Example 2. Reduction of intestinal ischemia reperfusion injury in a rat model using Compound 1 (INT-767), an FXR/TGR5 agonist.
The study was designed to demonstrate that (1) INT-767 given via intravenous route was more powerful than INT-747 via oral route as a pre-treatment for ischemia reperfusion injury; (2) IV treatment using INT-767 decreased ischemia reperfusion injury by (a) stimulating the FXR receptor to inhibit pro-inflammatory cytokine release and reduce intestinal permeability; (b) stimulating the TGR5 receptor, which inhibited monocytes from producing pro-inflammatory cytokines and stimulating intestinal recovery through GLP-1 upregulation.
Experimental design
The experiment was conducted under general anesthesia using intraperitoneal injections of Ketamine/Xylazine:
• Median laparotomy with dissection and clamping of the superior mesenteric artery using a microvascular clip. Intestinal ischemia was confirmed by paleness of the small bowel and lack of pulsation in the mesenteric vessels.
• Temporary closure of the abdomen using clips
• After 60 minutes of warm ischemia, the clamp was removed, 1 cc NaCl 0.9% was administered intraperitoneally (compensating for fluid loss) and the abdomen and skin were closed (using Prolene 3.0 and 4.0 respectively).

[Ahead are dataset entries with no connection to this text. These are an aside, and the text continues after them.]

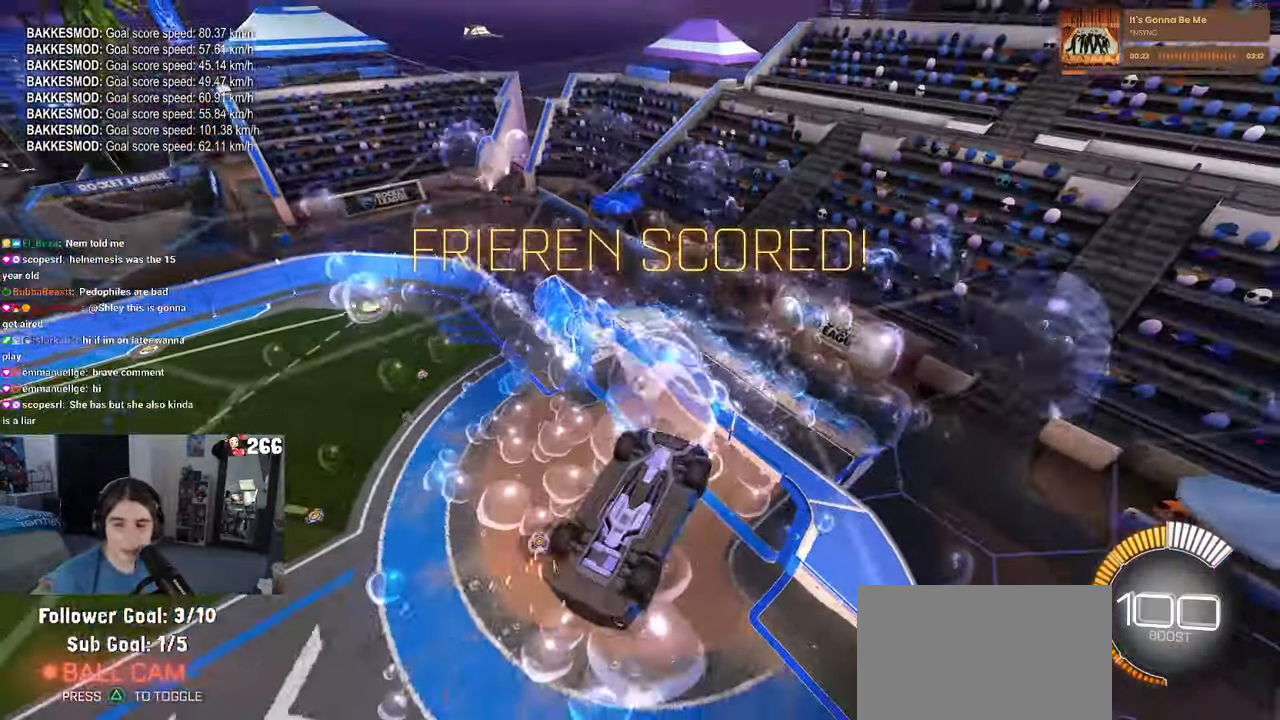
{"buttons": [], "left_stick": "center", "right_stick": "center", "events": []}
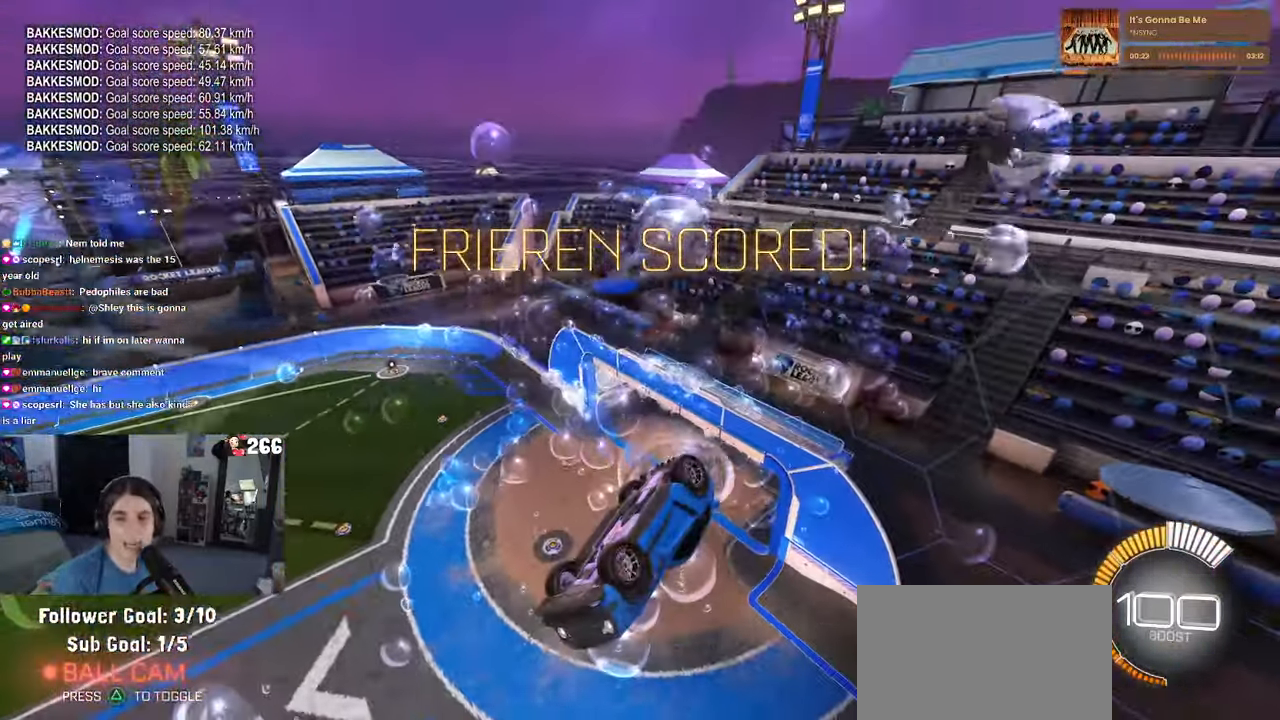
{"buttons": [], "left_stick": "center", "right_stick": "center", "events": []}
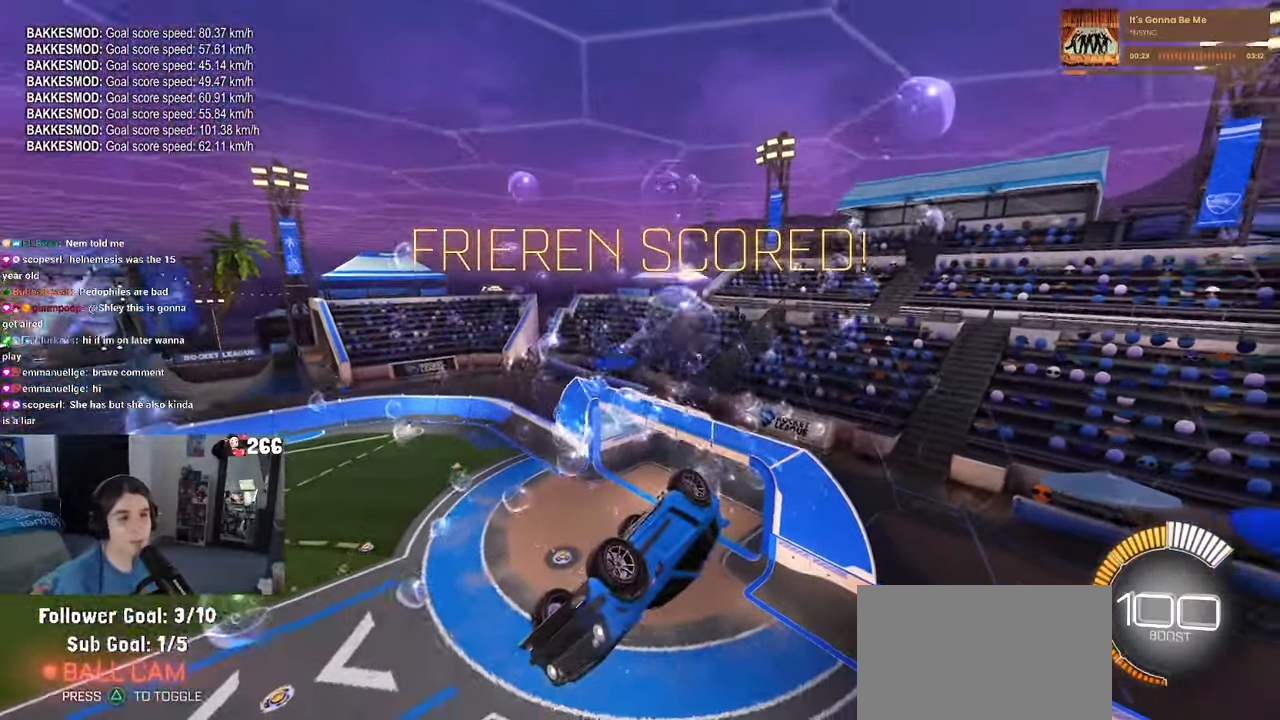
{"buttons": [], "left_stick": "center", "right_stick": "center", "events": []}
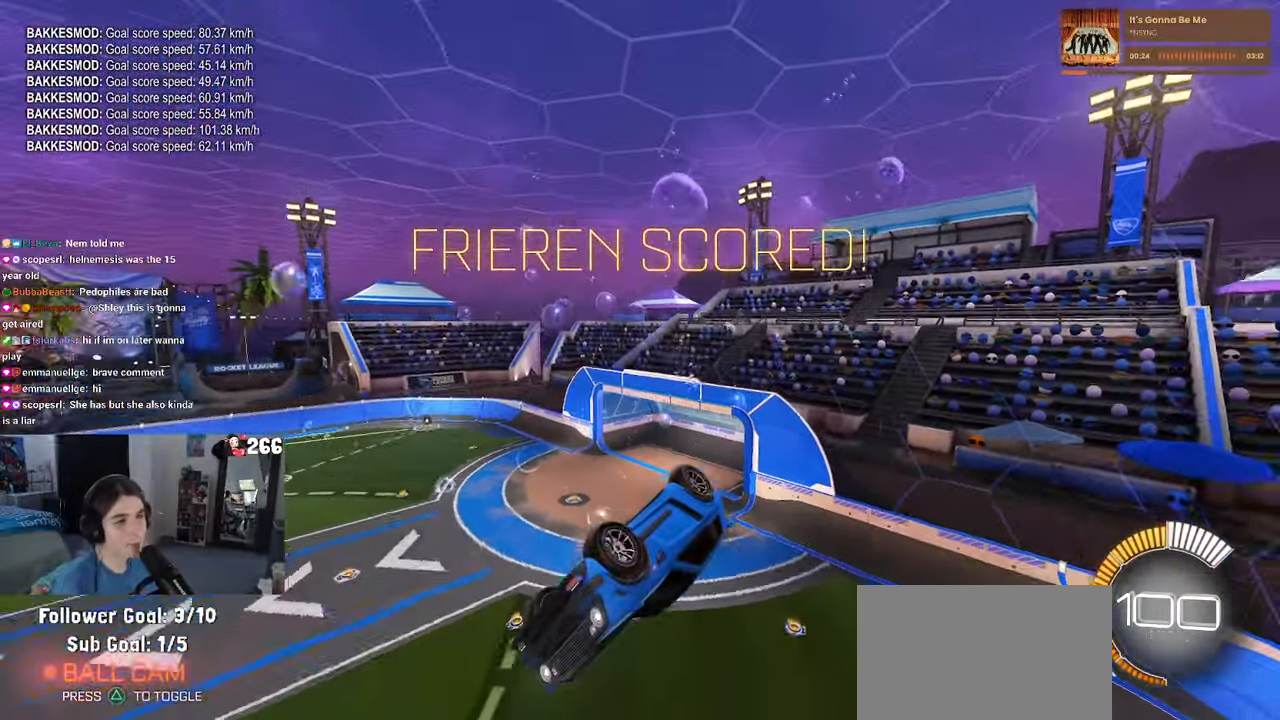
{"buttons": [], "left_stick": "center", "right_stick": "center", "events": []}
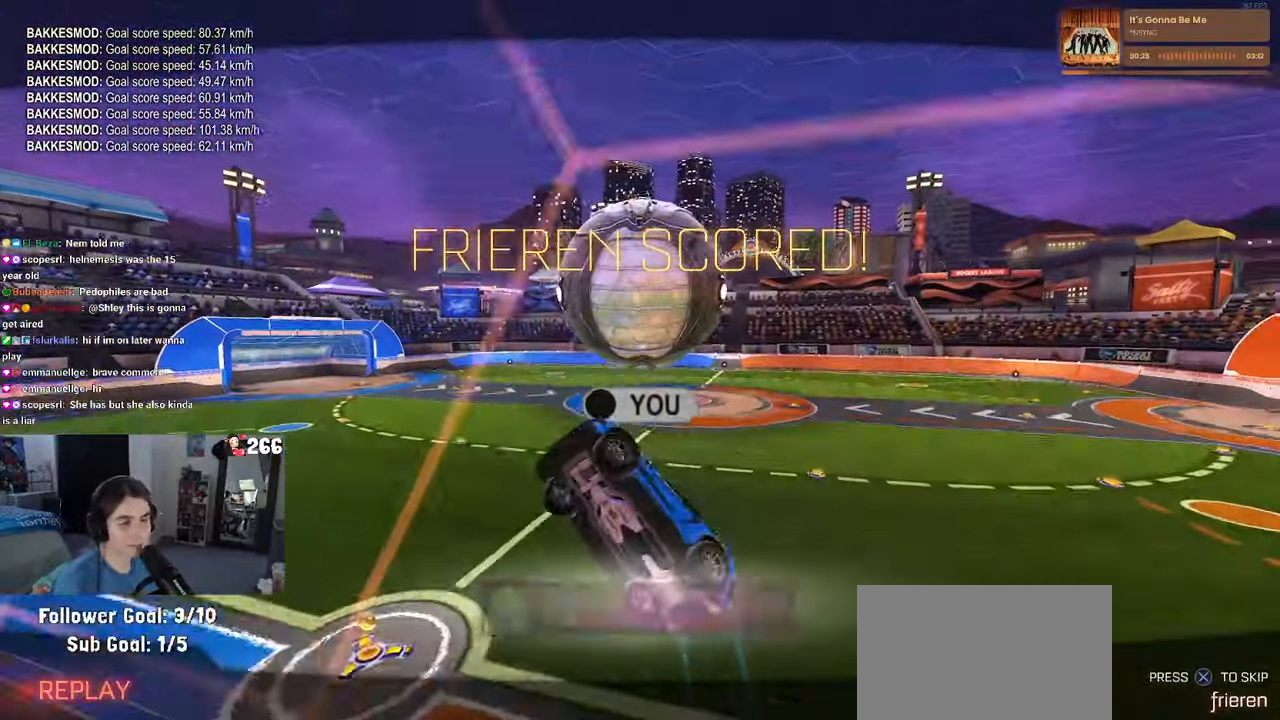
{"buttons": [], "left_stick": "center", "right_stick": "center", "events": [[150, "START", "down"], [283, "START", "up"]]}
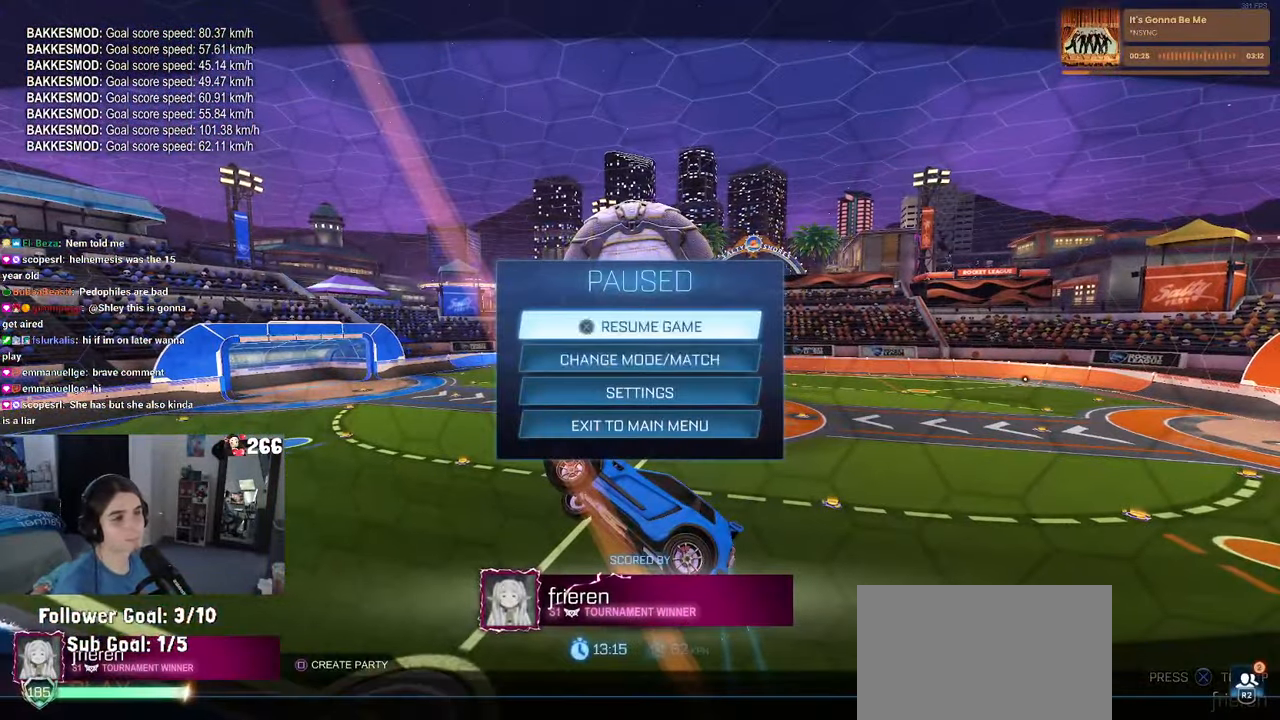
{"buttons": [], "left_stick": "center", "right_stick": "center", "events": [[33, "DPAD_DOWN", "down"], [150, "DPAD_DOWN", "up"], [400, "DPAD_DOWN", "down"], [467, "DPAD_DOWN", "up"]]}
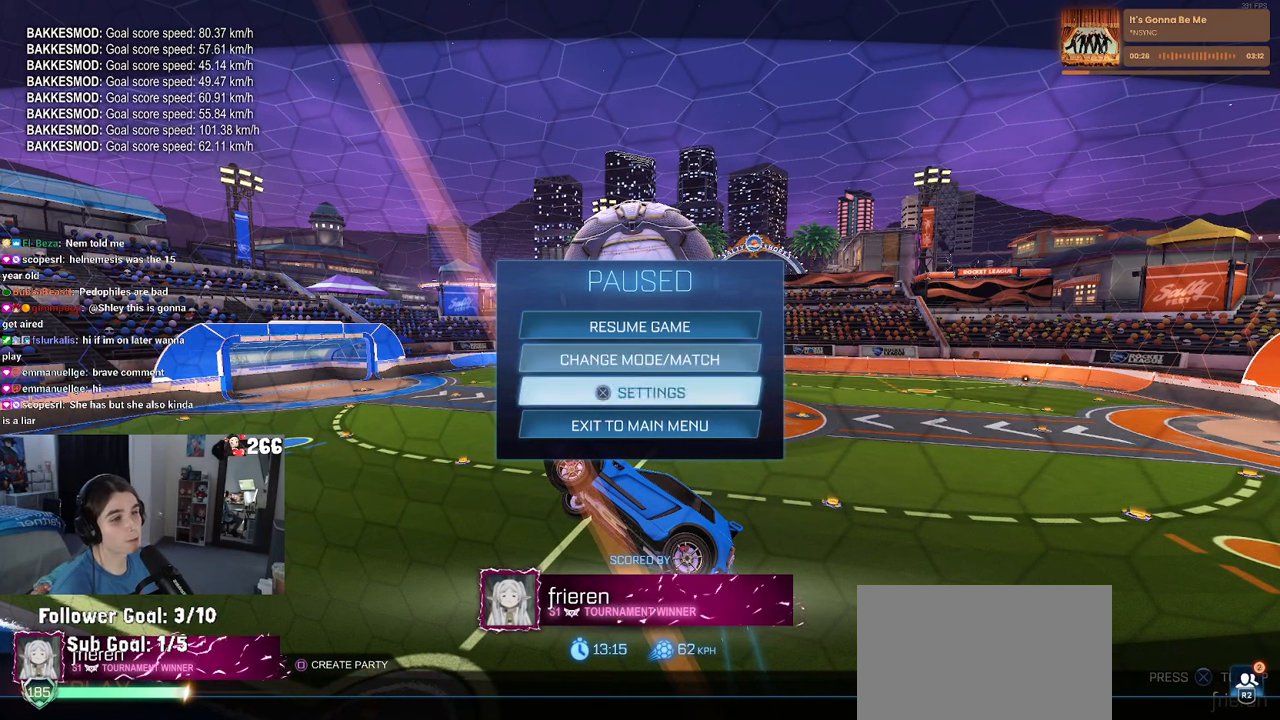
{"buttons": [], "left_stick": "center", "right_stick": "center", "events": [[34, "DPAD_DOWN", "down"], [134, "DPAD_DOWN", "up"]]}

• At fixed time points after reperfusion (1 hour and 7 days) the animal was anesthetized and euthanized by exsanguination, in order to collect blood- and intestinal samples.
• Postoperative analgesia was provided using buprenorphine in the 7-day group
• Samples from the ileum were collected and immediately mounted on an Ussing
chamber (Verbeke, et al. Obeticholic acid, a farnesoid X receptor agonist, improves portal hypertension by two distinct pathways in cirrhotic rats. Hepatology, 2014; 59(6):2286-2298) at 37°C in the 1-hour reperfusion group.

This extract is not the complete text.